Thesis defended by Muhammad Usman | Institut des Sciences des Plantes de Montpellier

Doctorate thesis of Montpellier University

Friday march 18 at 2pm, Amphi 206

Analysis of molecular mechanisms involved in membrane exchange of nutrients within (ecto)mycorrhizal symbiosis between fungus and plant root for a better adaptation of the host plant to deficiency and salinity stress

Doctorale school : GAIA – Biodiversité, Agriculture, Alimentation, Environnement, Terre, Eau
Spéciality : BIDAP – Biologie, Interactions, Diversité Adaptative des Plantes
Montpellier university

Jury:

Mme. Claire VENEAULT-FOURREY, Directrice de recherche, INRAE, Nancy – Rapporteuse

M. Daniel WIPF, Professeur, Université de Bourgogne, Dijon – Rapporteur

M. Pierre CZERNIC, Professeur, IRD, UMR, IPME, Agropolis, Montpellier – Examinateur

Mme. Joske RUYTINX, Professeure, Vrije Universiteit Brussel, Bruxelles, Belgique – Examinatrice

Mme. Claude PLASSARD, Directrice de recherche, INRAE, Eco&Sols, Montpellier – Examinatrice

Mme. Sabine D. ZIMMERMANN, Chargée de recherche, CNRS, BPMP, Montpellier – Directrice de thèse

Mme. Tania HO-PLAGARO, Postdoc, CNRS, BPMP, Montpellier – Co-encadrante de thèse

Abstract:

Ectomycorrhizal fungi establish beneficial associations with trees especially of temperate and boreal forests. The extraradical mycelia of mycorrhizal fungi explore the soil and provide nutrients to plant roots via soil-fungus-plant interfaces.
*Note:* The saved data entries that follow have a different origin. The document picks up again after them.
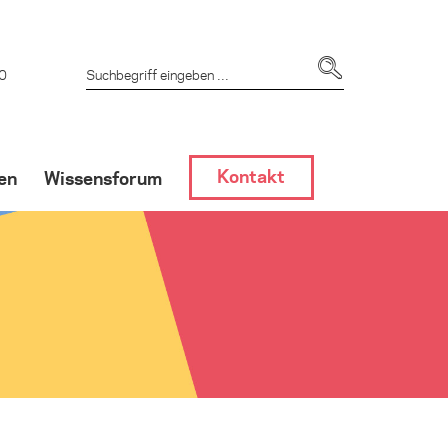
 0
Kontakt
en
Wissensforum
dlung
GF-Hemmern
In return, mycorrhizal plants provide carbon substrates to their root-associated fungi via efficient transport systems. Movement of these nutrients is mediated and regulated by several efficient membrane transport systems present in fungi and plants. Aiming at better knowledge concerning the establishment and functioning of mycorrhizal symbiosis, identification of the underlying molecular mechanisms and characterization of involved membrane transport is needed. Objectives of the PhD project included the analysis of (i) the impact of mycorrhizal symbiosis for plant adaptation to salt stress, (ii) fungal transport systems likely to be involved in mycorrhizal plant potassium nutrition, and (iii) the most mycorrhiza-induced fungal membrane transporter. Model of this study is the ectomycorrhizal association between maritime pine Pinus pinaster and Hebeloma cylindrosporum. Interesting results have been obtained showing that this beneficial association alleviates salt stress tolerance of young pine seedlings. Analyses of the identified fungal potassium transporters was further completed characterizing the second Trk-type transporter as potassium-selective uptake system. Among mycorrhiza-induced membrane transporters, a member of the CDF family was shown to be upregulated at early contact with the host plant and characterized as a zinc transporter. As zinc is an essential micronutrient, needed in sufficient amounts but toxic at high concentrations, fungal and ectomycorrhizal pine growth was analyzed in dependence on external zinc. Summarizing these results, two review articles are included in the PhD and three articles are in preparation for submission.